YOUR INSTRUCTIONS:
If an entry holds a picture, drop the picture but restate the entry word for word.

DATA LISTING:

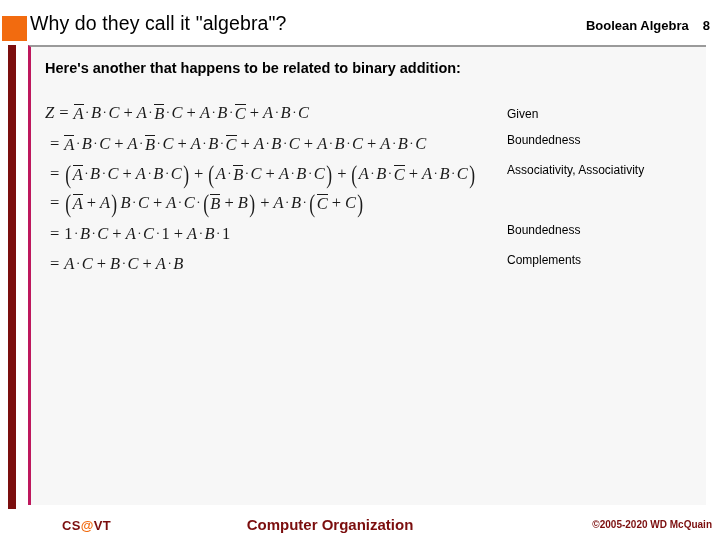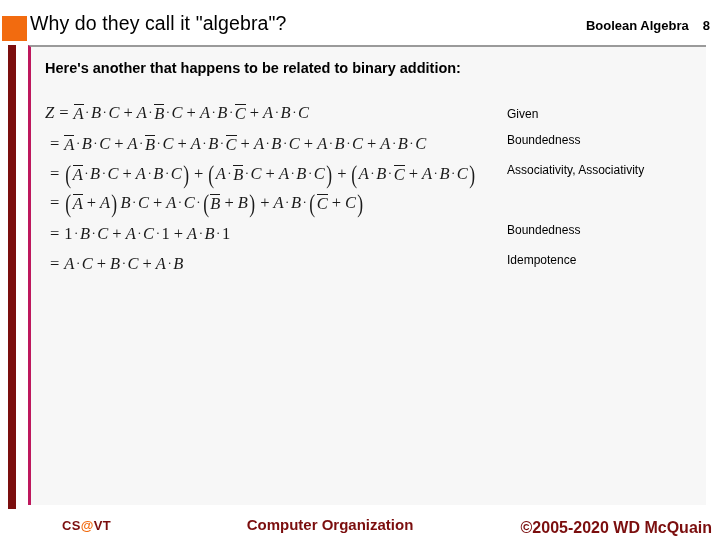--- a/index.html
+++ b/index.html
@@ -410,7 +410,7 @@
           <span class="dot">·</span>
           <span class="var">B</span>
       </div>
-      <div class="deriv-reason">Idempotence</div>
+      <div class="deriv-reason">Complements</div>
     </div>
 
   </div>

ANSWER FOR THE TASK:
--- a/index.html
+++ b/index.html
@@ -410,7 +410,7 @@
           <span class="dot">·</span>
           <span class="var">B</span>
       </div>
-      <div class="deriv-reason">Idempotence</div>
+      <div class="deriv-reason">Complements</div>
     </div>
 
   </div>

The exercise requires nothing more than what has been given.